WHAT TO WORK ON —
As the answer, give a copy of each line below that includes the word "individual".

[Saved entries]

• • • •

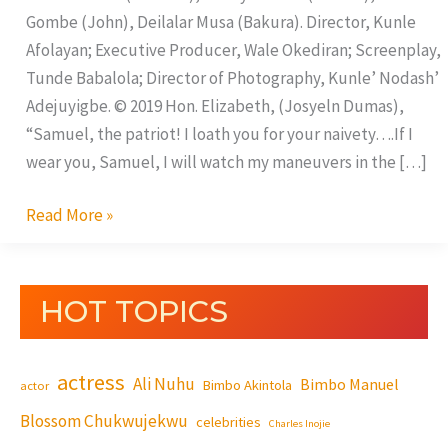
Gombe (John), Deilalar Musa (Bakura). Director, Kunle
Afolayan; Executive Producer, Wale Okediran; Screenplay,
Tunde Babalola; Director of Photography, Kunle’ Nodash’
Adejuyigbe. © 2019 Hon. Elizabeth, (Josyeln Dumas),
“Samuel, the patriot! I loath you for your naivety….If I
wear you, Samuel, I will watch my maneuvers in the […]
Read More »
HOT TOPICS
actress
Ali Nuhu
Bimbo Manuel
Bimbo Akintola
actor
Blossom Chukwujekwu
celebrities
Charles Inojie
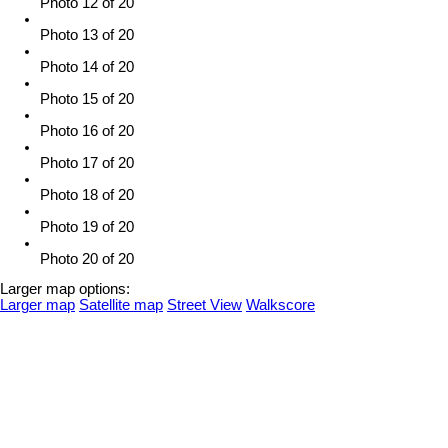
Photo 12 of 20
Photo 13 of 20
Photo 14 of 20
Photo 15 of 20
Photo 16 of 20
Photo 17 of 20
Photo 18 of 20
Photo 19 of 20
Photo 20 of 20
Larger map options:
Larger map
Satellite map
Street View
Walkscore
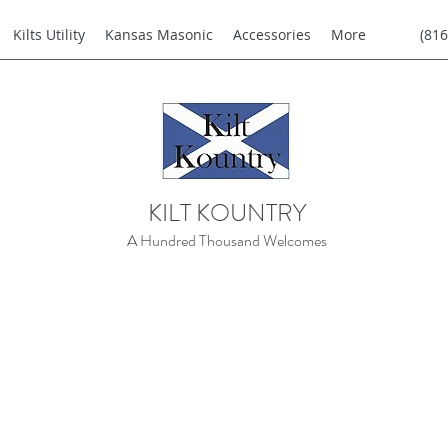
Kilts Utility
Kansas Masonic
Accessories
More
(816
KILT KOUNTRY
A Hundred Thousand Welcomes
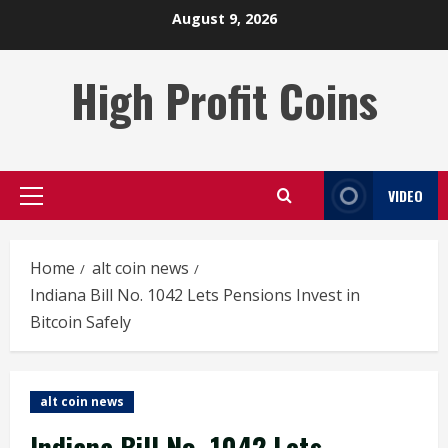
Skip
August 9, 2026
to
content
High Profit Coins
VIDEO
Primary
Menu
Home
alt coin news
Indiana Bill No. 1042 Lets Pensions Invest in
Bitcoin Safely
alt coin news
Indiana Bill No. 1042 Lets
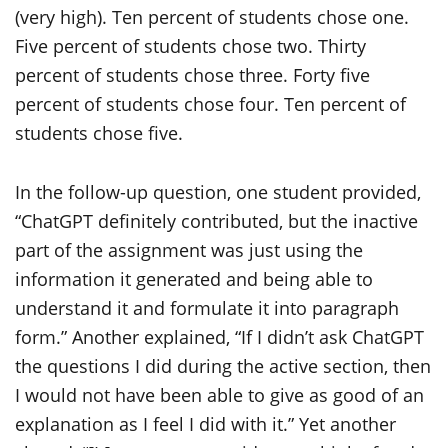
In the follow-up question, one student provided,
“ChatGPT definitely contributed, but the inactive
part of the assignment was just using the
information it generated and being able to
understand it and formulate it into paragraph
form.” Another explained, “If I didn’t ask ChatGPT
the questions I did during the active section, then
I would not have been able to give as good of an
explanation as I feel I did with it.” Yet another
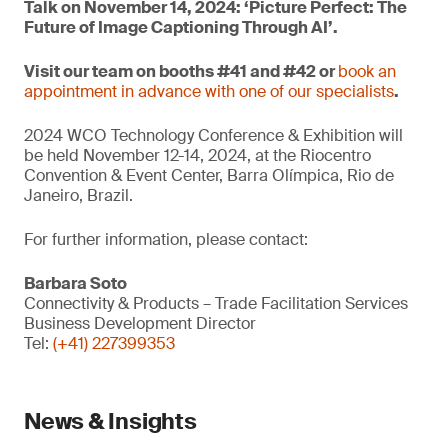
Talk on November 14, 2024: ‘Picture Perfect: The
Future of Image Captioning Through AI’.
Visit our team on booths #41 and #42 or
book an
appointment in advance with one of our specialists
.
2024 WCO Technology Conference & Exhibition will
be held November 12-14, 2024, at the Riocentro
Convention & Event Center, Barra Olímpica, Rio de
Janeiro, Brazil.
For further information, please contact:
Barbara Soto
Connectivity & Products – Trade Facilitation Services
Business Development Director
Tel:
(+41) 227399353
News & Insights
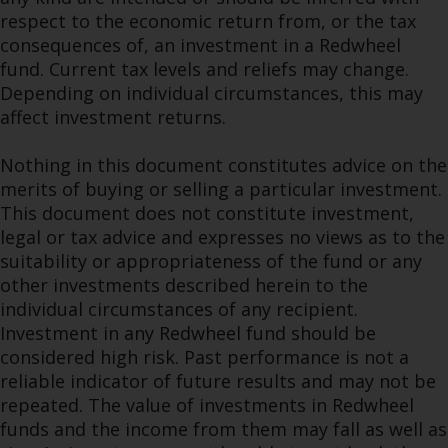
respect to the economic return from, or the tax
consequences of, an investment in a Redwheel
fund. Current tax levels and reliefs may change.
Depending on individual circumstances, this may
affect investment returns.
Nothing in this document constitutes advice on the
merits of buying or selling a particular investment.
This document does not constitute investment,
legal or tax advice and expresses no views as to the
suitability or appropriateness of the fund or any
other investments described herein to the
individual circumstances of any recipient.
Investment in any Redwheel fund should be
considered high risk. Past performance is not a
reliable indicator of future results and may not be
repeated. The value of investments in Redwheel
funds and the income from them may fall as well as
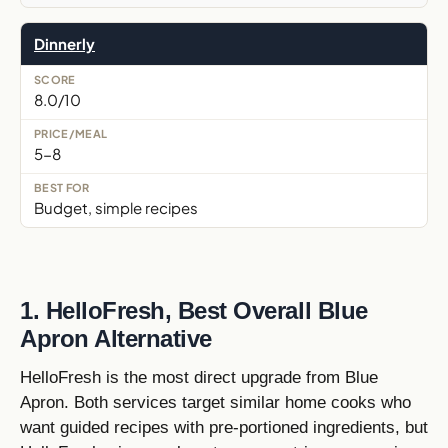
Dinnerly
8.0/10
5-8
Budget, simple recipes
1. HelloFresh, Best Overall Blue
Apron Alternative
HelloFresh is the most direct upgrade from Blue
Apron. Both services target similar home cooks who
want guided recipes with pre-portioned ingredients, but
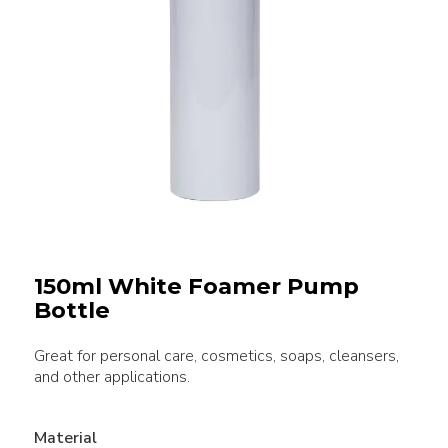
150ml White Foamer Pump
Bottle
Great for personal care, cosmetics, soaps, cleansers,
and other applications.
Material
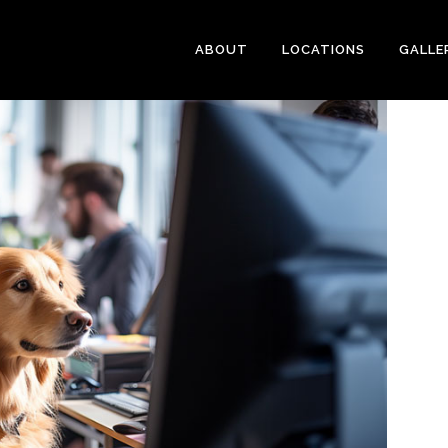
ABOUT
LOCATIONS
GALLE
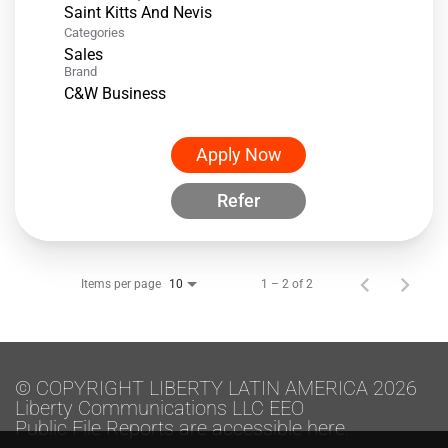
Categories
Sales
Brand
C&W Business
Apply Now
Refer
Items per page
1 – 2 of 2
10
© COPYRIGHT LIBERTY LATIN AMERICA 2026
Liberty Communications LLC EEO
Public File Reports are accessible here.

• • • •

SOLUTION TO THIS PROBLEM —
Depending on individual circumstances, this may
individual circumstances of any recipient.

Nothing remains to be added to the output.